1950’s: In the early years the organisation was dominated by regionalists, but soon it became clear that the regionalists and the people representing the national minorities and language minorities had different interests and pursued different goals. Over the years, FUEN has lived on as an umbrella organisation for the autochthonous, national minorities and ethnic groups in Europe. Until the early 1960’s the organisation remained a member of the European Movement and had a seat in its Central Committee.

1954: Povl Skadegard became secretary general of the Union, which changes its name to the current Federal Union of European Nationalities. The husband-wife team of Povl and Jytte Skadegard remains at the helm of the organisation until 1973. This period in the life of the FUEN can be characterised by the idealism of its leaders and a constant struggle to obtain funds and recognition. Many organisations from Western Europe join the FUEN during this period, and the leaders also visit minorities in Eastern Europe.

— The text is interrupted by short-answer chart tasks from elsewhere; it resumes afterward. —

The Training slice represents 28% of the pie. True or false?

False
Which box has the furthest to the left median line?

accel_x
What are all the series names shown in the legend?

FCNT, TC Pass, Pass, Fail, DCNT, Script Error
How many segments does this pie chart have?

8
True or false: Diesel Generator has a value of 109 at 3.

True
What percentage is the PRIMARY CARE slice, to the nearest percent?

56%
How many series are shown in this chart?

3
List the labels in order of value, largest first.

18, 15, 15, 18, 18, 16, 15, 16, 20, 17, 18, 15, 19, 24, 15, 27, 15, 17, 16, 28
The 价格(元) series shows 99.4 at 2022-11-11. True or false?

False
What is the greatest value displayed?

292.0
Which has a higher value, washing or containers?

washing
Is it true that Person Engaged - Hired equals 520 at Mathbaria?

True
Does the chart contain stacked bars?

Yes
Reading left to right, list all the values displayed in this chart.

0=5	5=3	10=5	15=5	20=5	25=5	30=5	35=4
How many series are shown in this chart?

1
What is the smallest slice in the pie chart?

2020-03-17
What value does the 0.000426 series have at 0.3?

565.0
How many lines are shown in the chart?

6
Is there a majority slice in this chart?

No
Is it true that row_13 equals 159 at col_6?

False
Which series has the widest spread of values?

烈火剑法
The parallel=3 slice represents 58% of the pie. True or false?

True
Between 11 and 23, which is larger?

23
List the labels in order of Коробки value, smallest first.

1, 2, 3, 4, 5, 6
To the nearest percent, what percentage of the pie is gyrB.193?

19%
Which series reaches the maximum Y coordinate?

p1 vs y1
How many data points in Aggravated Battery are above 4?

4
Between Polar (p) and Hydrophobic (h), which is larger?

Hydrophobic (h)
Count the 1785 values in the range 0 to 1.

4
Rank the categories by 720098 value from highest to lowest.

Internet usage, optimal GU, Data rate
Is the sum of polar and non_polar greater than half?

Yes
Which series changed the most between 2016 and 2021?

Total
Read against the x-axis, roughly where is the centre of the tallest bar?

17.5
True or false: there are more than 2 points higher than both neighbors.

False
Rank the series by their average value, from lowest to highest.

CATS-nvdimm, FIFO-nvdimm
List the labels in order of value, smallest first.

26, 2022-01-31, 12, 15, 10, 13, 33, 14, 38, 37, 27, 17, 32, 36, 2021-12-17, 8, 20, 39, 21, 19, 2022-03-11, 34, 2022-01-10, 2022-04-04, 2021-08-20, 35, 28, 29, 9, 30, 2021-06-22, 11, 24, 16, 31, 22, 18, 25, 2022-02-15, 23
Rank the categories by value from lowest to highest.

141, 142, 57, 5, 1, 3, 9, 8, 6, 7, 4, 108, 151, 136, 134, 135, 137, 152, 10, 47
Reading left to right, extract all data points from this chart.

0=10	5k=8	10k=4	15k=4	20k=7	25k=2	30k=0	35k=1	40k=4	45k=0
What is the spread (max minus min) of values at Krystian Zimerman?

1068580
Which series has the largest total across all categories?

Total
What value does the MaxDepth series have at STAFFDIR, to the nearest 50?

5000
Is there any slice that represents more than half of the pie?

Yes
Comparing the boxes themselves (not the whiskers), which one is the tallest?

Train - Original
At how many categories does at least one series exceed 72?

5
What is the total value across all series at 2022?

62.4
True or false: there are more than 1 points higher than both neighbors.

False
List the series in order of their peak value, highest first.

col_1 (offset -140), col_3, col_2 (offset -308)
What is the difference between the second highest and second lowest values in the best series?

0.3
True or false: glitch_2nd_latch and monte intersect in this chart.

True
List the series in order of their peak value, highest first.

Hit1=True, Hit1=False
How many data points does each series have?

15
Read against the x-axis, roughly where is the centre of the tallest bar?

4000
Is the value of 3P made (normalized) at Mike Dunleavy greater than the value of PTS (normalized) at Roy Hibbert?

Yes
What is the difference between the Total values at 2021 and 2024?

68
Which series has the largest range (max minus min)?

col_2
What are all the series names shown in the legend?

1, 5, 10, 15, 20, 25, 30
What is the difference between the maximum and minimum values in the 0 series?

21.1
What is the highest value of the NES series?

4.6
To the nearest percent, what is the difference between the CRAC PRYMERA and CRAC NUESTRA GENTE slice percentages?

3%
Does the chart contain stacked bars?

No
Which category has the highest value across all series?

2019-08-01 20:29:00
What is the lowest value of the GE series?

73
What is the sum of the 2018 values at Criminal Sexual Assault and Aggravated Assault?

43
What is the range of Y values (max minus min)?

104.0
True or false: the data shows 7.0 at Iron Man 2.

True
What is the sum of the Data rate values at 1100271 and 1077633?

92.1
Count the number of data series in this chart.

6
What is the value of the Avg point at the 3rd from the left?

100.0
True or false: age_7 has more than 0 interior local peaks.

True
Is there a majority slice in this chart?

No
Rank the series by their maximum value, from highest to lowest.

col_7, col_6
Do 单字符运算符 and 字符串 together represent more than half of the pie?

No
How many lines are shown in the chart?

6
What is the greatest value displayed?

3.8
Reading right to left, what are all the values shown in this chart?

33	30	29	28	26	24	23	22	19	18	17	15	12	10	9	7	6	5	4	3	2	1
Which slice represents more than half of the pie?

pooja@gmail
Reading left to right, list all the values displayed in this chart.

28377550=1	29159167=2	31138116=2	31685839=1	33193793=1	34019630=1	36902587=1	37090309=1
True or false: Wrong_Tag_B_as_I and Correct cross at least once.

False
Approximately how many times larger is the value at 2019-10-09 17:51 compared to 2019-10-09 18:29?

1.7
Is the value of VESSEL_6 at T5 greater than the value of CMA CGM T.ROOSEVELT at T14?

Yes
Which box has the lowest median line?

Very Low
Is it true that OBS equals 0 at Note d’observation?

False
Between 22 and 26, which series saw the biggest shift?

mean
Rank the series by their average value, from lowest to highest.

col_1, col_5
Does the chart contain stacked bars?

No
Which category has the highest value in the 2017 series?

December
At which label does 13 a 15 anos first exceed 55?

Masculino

1974: The Union faces a new direction, in which the minorities of the German-Danish border region play a leading role. Numerous efforts were made to form a more efficient organisaton with sound financial support.

1985: The Nationality Congress (currently the FUEN Annual Congress) was relaunched with its 15th edition in Geneva. A certain competitive situation arouses in this period with the forming of other international organisations devoted to minority issues. 

1989: The year of a big breakthrough, as FUEN was finally recognized by the Council of Europe and received the consultative status.

1990s: For a long time FUEN has been an organisation dominated by Western Europe, which only very infrequently had contacts with Central and Eastern Europe. That changed with the historical changes in 1989 / 1990. The national minorities in Central and Eastern Europe had the opportunity to establish organisations and claimed their rights. In these years FUEN incorporated many new member organisations and developed into an all-European organisation.

At the beginning of the nineties FUEN strongly advocated for sustainable and comprehensive minority protection in Europe. The Cottbus Declarations of FUEN had a decisive influence on the legal documents of the Council of Europe that are currently in force, the Framework Convention on the Protection of National Minorities and the European Charter for Regional or Minority Languages.

1995: FUEN was recognized by the United Nations.

1999: On the occasion of the 50th jubilee of FUEN, the historian Jørgen Kühl published a history of FUEN. 

2006: The FUEN Charter for the autochthonous, national minorities in Europe was unanimously adopted. It is the key document of FUEN with 13 fundamental rights enshrined in it.

2009: the 60 year jubilee of FUEN was celebrated in the European Parliament and in the premises of the Committee of the Regions.

2010s: Over the last couple of years, FUEN has increased and consolidated its team and its presence, running three offices – in Flensburg, Berlin and Brussels.

2017: After a long legal fight, started in 2013 the FUEN achieved a resounding victory with the European Citizens’ Initiative called Minority SafePack Inititave, which asks for EU protection and promotion for minority languages and cultures.

2018: The Minority SafePack Initiative, coordinated by the FUEN managed to become only the fifth succesful ECI with 1,123,422 validated signatures and 11 EU Member States in which it managed to pass the threshold. The succesful campaign increased the organisation’s visibility and established it as the number one organisation in the filed of minority protection.

2019: FUEN celebrated 70 years of existence at its Annual Congress in Slovakia.